我们有一个 EMR Studio,它设置了 S3 默认存储桶和文件路径,即

s3://OurBucketName/Subdirectory/work
,并且我们在其中创建了一个工作区,该工作区连接到运行 emr-6.10.0 并安装了以下应用程序的 EC2 集群:

  • Hadoop 3.3.3
  • 蜂巢 3.1.3
  • 色调 4.10.0
  • JupyterEnterpriseGateway 2.6.0
  • JupyterHub 1.5.0
  • MXNet 1.9.1
  • 猪 0.17.0
  • 急速 0.278
  • 星火 3.3.1
  • TensorFlow 2.11.0
  • 飞艇 0.10.1

我们可以在工作区的 (bash) 终端内查看、读取和写入文件,该终端似乎包含位于

OurBucketName/Subdirectory/work
位置的
/home/notebook/work
S3 存储桶内所有内容的副本。
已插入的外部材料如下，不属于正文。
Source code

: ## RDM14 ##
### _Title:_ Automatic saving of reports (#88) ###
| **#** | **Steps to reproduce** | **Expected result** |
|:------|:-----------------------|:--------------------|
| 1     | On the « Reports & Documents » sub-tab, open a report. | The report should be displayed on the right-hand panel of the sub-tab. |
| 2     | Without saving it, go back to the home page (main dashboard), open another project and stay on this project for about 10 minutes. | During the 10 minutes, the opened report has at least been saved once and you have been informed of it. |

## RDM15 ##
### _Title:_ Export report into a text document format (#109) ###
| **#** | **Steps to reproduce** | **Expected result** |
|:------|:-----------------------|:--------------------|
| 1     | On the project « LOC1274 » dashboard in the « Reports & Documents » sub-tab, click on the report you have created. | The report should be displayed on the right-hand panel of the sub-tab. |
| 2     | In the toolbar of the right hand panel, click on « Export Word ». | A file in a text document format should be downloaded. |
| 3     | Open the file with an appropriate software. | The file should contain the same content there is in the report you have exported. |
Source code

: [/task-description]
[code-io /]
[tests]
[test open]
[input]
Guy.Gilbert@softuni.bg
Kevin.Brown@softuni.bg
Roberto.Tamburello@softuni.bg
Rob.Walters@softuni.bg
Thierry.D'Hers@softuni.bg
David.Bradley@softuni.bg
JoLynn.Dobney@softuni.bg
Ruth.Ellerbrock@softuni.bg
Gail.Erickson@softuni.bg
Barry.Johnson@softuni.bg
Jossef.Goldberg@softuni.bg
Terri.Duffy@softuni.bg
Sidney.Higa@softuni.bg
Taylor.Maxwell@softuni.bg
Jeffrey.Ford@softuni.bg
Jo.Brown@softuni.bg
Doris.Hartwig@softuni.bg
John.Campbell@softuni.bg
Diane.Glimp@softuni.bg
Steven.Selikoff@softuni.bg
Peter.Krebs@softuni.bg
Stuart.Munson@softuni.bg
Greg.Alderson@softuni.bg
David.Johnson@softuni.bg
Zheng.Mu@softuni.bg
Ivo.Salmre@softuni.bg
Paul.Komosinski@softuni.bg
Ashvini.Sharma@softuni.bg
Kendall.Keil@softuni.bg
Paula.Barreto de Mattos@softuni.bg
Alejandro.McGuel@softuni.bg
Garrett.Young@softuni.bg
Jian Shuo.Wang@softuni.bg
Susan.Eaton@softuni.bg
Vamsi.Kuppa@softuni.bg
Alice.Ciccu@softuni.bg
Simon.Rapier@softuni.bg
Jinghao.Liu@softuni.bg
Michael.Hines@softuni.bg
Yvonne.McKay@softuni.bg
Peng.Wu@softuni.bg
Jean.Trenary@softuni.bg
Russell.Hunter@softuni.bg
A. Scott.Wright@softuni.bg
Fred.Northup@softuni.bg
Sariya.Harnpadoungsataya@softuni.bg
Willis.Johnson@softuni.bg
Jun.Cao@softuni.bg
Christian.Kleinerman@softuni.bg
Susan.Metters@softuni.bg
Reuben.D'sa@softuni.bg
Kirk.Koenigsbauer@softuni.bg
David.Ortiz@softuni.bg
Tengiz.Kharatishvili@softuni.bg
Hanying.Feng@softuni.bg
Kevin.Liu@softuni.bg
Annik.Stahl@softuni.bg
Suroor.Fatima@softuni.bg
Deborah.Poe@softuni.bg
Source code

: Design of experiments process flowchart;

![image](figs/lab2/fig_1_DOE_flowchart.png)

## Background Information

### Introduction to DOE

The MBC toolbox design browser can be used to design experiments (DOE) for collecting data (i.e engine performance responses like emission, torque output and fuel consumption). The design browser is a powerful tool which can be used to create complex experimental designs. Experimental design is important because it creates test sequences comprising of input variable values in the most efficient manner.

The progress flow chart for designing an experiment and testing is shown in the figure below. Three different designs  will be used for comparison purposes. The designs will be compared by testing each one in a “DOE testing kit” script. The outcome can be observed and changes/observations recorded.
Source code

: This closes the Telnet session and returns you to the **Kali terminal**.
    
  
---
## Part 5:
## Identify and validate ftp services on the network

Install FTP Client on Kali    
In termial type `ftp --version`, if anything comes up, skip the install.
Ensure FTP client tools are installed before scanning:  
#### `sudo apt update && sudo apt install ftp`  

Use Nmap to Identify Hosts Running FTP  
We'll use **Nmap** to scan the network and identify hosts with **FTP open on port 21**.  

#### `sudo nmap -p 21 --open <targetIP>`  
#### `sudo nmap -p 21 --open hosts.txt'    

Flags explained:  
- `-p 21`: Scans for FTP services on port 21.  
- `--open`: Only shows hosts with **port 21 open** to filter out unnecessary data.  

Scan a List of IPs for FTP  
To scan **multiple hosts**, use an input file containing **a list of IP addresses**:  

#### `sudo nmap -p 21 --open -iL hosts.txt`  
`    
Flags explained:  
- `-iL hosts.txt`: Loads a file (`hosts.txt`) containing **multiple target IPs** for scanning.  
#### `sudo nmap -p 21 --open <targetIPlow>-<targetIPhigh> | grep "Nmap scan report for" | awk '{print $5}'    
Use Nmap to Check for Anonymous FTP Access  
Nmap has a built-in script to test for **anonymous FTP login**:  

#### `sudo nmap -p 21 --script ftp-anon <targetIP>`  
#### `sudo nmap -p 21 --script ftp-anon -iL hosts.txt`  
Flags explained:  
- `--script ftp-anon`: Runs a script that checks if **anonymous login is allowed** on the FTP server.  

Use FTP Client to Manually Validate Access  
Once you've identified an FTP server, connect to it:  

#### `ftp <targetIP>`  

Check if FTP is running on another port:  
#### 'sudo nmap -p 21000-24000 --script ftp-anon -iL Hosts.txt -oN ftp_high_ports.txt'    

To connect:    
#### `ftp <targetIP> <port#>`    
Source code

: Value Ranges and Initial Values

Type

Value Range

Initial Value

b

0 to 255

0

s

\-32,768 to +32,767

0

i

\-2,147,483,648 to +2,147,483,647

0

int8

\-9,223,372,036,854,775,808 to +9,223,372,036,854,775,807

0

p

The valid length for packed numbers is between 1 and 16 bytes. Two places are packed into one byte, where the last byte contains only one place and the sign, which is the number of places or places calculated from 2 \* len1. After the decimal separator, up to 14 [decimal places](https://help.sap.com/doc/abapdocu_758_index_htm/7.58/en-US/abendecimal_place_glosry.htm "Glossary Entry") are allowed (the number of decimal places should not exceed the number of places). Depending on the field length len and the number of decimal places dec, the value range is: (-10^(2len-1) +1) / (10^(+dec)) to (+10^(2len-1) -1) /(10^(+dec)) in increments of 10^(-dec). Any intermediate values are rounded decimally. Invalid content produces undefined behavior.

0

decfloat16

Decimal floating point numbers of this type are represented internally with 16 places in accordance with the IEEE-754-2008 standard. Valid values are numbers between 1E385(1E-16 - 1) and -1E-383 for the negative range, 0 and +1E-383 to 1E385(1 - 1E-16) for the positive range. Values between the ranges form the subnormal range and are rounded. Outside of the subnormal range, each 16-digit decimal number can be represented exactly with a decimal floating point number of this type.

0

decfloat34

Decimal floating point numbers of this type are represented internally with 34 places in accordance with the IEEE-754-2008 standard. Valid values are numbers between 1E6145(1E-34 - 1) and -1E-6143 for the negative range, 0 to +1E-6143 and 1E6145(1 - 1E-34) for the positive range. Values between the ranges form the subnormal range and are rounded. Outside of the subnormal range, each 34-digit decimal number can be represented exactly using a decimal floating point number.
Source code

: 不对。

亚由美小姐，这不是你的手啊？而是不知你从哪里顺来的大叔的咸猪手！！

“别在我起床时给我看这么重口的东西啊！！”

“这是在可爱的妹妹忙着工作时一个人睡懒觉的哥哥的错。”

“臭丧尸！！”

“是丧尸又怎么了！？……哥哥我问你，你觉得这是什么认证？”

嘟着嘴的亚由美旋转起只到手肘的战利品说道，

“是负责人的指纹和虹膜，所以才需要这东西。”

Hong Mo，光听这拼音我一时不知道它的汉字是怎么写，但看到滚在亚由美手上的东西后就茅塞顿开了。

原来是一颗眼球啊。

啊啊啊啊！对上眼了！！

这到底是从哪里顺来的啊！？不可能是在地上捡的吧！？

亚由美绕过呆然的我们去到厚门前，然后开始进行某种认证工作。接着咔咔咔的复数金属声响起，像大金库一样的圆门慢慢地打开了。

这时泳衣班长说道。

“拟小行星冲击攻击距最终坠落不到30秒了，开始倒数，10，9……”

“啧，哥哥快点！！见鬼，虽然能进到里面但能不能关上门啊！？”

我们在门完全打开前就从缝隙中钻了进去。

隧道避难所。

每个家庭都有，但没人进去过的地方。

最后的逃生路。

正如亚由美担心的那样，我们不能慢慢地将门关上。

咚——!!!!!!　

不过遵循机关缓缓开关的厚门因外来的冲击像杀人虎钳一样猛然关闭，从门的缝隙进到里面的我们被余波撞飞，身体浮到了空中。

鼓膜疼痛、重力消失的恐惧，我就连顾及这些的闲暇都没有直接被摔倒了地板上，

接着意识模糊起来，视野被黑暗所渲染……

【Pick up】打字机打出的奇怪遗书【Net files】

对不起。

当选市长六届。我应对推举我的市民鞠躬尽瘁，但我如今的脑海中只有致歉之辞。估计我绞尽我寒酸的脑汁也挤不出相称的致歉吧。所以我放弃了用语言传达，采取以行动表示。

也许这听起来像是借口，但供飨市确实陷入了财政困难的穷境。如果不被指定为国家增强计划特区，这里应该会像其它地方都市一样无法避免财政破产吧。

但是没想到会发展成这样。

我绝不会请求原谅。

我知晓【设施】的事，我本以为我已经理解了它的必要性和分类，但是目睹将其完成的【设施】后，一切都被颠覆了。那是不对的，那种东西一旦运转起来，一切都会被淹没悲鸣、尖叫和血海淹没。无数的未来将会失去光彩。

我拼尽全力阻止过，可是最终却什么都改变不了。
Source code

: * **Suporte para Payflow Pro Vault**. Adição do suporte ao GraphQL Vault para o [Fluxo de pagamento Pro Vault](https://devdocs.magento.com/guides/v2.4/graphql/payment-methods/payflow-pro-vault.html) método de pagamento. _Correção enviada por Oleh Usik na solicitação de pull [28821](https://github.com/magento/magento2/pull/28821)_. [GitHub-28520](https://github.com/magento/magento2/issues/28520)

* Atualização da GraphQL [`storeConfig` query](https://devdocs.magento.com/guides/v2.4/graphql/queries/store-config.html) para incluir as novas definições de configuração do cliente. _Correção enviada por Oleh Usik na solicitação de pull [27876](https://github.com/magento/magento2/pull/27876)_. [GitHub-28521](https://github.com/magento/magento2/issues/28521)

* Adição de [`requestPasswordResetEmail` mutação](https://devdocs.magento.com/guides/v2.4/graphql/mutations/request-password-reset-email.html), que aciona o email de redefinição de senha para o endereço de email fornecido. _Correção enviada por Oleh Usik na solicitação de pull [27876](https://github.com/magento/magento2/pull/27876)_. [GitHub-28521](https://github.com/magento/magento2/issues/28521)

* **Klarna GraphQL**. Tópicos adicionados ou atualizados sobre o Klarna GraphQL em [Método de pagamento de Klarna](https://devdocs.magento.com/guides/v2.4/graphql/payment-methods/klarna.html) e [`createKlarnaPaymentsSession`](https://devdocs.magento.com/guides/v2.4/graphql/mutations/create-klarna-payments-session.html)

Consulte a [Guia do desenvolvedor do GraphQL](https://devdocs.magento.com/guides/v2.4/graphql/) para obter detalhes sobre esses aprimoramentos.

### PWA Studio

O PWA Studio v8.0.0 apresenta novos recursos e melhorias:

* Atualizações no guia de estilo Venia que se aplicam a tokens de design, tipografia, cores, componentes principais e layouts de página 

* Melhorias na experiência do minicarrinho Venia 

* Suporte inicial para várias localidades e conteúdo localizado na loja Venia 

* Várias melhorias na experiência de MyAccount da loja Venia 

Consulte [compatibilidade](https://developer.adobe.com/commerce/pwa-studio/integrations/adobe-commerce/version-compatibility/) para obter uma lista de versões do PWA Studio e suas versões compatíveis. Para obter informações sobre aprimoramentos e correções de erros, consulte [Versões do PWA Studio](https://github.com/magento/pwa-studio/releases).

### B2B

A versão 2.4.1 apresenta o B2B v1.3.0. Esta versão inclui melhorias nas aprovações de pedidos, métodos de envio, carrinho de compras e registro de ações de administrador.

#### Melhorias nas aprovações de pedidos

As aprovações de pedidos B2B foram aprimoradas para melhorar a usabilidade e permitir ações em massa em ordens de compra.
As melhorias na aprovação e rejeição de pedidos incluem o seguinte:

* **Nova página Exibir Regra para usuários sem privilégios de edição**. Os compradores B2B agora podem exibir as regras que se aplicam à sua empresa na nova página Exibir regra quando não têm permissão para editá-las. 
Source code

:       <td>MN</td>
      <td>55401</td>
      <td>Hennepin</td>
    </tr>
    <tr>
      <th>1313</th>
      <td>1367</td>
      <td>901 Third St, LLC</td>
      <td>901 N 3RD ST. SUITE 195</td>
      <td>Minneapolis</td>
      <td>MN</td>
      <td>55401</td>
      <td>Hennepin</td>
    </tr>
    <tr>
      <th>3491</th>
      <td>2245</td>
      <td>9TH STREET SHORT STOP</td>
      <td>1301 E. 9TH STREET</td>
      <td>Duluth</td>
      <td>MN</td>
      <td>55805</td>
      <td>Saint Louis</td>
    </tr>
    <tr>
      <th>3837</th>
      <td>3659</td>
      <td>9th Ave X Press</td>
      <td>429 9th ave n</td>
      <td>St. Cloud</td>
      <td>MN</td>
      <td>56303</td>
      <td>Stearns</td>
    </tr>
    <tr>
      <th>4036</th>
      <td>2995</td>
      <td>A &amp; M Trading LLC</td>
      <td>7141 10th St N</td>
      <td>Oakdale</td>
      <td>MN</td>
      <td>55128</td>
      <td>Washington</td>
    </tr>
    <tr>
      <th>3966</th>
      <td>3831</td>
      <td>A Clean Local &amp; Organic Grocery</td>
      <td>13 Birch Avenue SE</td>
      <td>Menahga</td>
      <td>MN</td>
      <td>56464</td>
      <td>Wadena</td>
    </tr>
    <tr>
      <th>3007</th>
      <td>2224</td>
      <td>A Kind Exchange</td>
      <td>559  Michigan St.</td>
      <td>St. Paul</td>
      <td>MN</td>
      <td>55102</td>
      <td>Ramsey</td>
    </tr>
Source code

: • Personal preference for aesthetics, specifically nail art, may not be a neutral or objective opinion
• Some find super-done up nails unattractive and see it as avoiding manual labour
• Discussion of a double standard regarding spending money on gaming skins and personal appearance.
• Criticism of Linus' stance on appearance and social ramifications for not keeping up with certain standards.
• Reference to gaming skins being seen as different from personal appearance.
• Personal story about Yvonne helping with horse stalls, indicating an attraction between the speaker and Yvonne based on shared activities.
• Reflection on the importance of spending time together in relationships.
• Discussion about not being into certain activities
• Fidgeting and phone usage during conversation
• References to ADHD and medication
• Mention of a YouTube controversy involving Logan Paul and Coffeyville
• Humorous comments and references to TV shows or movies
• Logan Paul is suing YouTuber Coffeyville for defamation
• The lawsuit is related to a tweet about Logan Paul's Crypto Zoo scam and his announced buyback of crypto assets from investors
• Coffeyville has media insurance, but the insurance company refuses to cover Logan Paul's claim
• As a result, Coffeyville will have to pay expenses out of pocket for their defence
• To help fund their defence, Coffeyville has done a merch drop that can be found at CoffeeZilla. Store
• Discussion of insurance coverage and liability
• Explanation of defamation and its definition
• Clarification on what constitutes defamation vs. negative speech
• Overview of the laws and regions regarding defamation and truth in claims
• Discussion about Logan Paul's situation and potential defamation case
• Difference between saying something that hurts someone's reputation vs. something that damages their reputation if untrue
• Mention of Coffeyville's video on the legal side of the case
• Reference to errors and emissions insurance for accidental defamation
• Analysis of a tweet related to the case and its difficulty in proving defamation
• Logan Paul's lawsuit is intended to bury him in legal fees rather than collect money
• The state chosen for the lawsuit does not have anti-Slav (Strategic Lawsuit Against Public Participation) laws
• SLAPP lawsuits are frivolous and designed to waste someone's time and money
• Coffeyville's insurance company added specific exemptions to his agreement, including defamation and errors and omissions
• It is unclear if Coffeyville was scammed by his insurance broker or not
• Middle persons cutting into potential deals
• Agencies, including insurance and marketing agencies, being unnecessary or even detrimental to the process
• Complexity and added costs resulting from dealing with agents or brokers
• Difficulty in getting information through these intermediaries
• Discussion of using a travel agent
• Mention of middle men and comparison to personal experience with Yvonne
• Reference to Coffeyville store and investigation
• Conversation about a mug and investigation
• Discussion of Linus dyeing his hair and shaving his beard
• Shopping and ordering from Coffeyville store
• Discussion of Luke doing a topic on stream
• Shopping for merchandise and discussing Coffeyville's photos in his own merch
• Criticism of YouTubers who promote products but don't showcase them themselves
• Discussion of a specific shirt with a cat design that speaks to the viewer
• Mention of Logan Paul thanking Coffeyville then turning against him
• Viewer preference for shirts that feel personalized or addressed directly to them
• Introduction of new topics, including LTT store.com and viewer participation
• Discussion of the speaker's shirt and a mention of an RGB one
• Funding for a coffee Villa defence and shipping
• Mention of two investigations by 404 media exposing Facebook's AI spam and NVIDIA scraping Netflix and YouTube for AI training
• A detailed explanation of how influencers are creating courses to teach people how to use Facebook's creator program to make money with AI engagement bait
也就是说,我们无法从任何控制台或笔记本中读取或写入文件。

我们尝试了多种文件路径,包括相对路径(

~ProjectName/data/filename.csv
)、绝对路径(
/home/notebook/ProjectName/data/filename.csv
)、S3(
s3://OurBucketName/Subdirectory/work/ProjectName/data/filename.csv
)、共享链接(
https://<NotebookID>.emrnotebooks-prod.us-east-1.amazonaws.com/<NotebookID>/doc/tree/ProjectName/data/filename.csv
)和下载链接(
https://<NotebookID>.emrnotebooks-prod.us-east-1.amazonaws.com/<NotebookID>/doc/tree/ProjectName/data/filename.csv?_xsrf=<base64>
)。

目标文件肯定存在,可以在左侧的文件浏览器中看到,并且可以从终端内或由它执行的任何脚本打开/读取/修改。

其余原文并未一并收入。